Thank you for your post.

The PS3000 series can stream data at lower sampling rates, thus enabling continuous sampling. This will however only be possible at slower sampling speeds.

Hope this helps

Best Regards
Sarah
 

Postby Guest » Wed Mar 16, 2005 8:29 pm

Hi Sarah,
what is the maxium continous sampling speed for the 3000 series?

cheers

Marcoz
Guest
 

Postby Sarah » Thu Mar 17, 2005 11:56 am

Hi

Thank you for your post.

The maximum sampling speed for streaming on a PS3000 is 1kHz each channel.

Hope this helps

Best Regards
Sarah
 

Postby puposet » Fri Mar 25, 2005 5:35 pm

I've been studying this sort of problem for looking at intermittent faults in industrial position controls.

In my case what I need is to be able to record at least two channels of +/-10v analogue data at around 10ksps to at least 8bit resolution with a reference ground which will be within measurement range of true ground but not connected directly to it for EMI reasons.

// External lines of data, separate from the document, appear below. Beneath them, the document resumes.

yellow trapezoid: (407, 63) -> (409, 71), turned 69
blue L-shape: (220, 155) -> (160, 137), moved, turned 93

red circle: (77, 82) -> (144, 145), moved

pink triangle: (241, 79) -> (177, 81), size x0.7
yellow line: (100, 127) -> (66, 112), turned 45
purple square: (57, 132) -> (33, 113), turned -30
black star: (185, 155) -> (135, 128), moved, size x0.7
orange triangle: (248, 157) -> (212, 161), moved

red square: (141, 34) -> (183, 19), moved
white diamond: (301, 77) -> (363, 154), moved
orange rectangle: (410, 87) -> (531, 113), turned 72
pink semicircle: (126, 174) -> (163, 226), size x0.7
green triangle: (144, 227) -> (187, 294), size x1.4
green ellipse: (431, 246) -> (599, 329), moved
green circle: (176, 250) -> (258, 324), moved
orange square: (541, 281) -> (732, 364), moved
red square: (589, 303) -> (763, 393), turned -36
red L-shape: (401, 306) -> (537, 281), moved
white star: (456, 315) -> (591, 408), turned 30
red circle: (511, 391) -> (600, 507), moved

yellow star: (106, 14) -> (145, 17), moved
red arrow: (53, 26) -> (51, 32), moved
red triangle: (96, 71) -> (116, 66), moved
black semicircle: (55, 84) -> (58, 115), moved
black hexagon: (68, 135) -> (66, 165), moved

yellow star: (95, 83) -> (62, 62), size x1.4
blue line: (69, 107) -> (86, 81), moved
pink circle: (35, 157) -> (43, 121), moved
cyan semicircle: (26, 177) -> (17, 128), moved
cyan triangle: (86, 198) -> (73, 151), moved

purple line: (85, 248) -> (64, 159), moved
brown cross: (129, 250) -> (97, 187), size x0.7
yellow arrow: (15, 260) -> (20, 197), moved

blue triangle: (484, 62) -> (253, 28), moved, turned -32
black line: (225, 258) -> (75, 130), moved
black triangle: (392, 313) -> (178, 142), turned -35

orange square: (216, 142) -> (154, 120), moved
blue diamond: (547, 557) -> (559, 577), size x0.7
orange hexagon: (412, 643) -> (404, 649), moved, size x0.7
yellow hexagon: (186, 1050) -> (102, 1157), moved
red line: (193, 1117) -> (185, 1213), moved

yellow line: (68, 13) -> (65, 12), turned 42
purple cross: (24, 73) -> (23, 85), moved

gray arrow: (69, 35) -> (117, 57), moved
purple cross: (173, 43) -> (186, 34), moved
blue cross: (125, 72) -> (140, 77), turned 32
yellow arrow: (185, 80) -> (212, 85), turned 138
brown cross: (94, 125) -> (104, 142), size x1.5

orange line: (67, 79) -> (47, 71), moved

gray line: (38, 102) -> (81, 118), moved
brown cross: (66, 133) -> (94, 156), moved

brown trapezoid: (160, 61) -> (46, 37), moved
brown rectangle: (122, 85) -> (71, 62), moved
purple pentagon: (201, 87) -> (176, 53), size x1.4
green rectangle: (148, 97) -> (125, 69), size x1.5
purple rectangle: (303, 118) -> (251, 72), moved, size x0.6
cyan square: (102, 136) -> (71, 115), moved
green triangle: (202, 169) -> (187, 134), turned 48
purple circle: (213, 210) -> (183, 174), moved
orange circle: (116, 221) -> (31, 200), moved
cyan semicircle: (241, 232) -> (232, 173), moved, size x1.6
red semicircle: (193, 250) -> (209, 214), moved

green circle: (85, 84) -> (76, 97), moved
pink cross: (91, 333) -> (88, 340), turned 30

A channel or two of 24V digital data alongside would be a bonus. I would then want to record continuously without gaps and retro-capture perhaps a minute's data after an event occurred and an operator pressed a key or closed a switch.

This is the sort of thing that would seem to fall within the general scope of Pico equipment, but there does not seem to be anything that will do it, even if I build my own input signal conditioners. It is perfectly within the capabilities of Pico hardware to achieve realtime rates of 10ksps or higher, eg using unbuffered real time sampling under hardware timing and DMA transfer (like a photo scanner does) but the Pico software drivers do not seem to extend to this.

To the original post:
Dear Guest, if you are prepared to write your own software, then you most likely already have a piece of hardware that will do exactly what you want - your sound card. You just need to write some Windows Multimedia C code to grab incoming audio buffers, reduce the sampling rate by throwing away (or summing) 15 out of every 16 values, and store them. Not rocket science.